Romey's Place by James Calvin Schaap

Romey's Place by James Calvin Schaap

Author:James Calvin Schaap
Language: eng
Format: epub
Publisher: Baker Publishing Group
Published: 2007-09-01T00:00:00+00:00


Baseball Practice

A day or two more of bean-picking, one and a half actually, and the work finally stopped that Saturday when Nick Van Dam ran out of fields and the beans left on the vine hung thick and hard as calloused fingers. It was late July, and even the cold waters of Lake Michigan were calm and warming up in the hot sun.

Once it was over, I went home and, in the few hours before baseball practice, got out some particleboard, sawed out goose decoys with a jigsaw, and painted them up— black necks, white chins—like Canadas, a job I’d planned on doing with Romey that summer. But I’d not seen him since the day he had walked home from the beanfields. I was reluctant to hang around with him again anyway, afraid of what he might say after what had happened at his place the night my dad and the preacher came.

Maybe Zoot was right, I thought. Maybe Romey was trouble and trouble wasn’t always fun. That’s what I was thinking. So I didn’t go back to Romey’s place right away, even though my parents asked me about him when we sat around the kitchen nook eating breakfast Cheerios— whether I’d seen Romey, a question always asked innocently enough, but never meant in an innocent manner. They honestly didn’t want to destroy our friendship, even though I’m sure they would have been happy to see it over.

It was baseball that drew us back together again, even though Romey never was much of a player. In later years he’d become one heckuva linebacker, I’m told—lean, tough, quick, smart, a kid who would throw his head into any fracas. In pure agility, in what sportswriters today call athleticism, he was not as blessed as a number of others, but he knew no fear. I was never the kind of football player Romey turned out to be.

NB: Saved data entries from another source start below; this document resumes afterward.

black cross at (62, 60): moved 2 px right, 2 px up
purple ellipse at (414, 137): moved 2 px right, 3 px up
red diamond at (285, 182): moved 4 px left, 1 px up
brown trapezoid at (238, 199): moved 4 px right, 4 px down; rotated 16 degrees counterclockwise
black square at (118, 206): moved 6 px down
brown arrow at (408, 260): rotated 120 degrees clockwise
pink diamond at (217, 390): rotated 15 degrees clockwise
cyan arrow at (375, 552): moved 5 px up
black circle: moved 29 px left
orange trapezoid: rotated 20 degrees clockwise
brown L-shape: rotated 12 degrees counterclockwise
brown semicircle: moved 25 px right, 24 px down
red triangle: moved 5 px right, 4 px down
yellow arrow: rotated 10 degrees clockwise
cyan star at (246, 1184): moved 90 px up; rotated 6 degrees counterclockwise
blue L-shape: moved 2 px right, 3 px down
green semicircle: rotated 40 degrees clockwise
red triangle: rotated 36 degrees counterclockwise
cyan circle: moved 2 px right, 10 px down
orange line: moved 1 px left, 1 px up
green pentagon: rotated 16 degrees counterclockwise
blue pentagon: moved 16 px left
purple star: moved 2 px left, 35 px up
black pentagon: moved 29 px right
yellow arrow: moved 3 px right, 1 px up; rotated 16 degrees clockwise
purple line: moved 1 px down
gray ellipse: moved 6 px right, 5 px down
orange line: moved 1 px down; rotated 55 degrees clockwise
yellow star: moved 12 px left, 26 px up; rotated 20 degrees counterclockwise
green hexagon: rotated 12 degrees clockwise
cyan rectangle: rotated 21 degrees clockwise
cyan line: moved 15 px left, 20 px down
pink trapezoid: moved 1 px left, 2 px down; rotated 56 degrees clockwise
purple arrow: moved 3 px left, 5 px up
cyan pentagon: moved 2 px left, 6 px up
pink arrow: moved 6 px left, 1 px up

The baseball team played in what was called the Pony League, for some reason no one knew or remembered. It was made up of high school wannabees—kids preparing to play high school ball. The whole structure was geared toward development, and we knew it. Even if we didn’t like the coach or didn’t care for the schedule, we knew that to be candidates for the high school baseball team the next summer, we’d have to stay with the program and take our licks.

Baseball practice is the most boring hour and a half in the year’s entire schedule of sports. Batting practice is always first priority, and the only way to get that accomplished is to let each of the eighteen kids take dozens of cuts while the others shag whatever pitches the kid at the plate can get ahold of.

On our Pony League team the coach—a man nicknamed Beaner, for reasons that had nothing at all to do with beanfields or putting guys down with high hard pitches to the head—threw batting practice. He was thirty at least and had played semipro ball after graduating from college.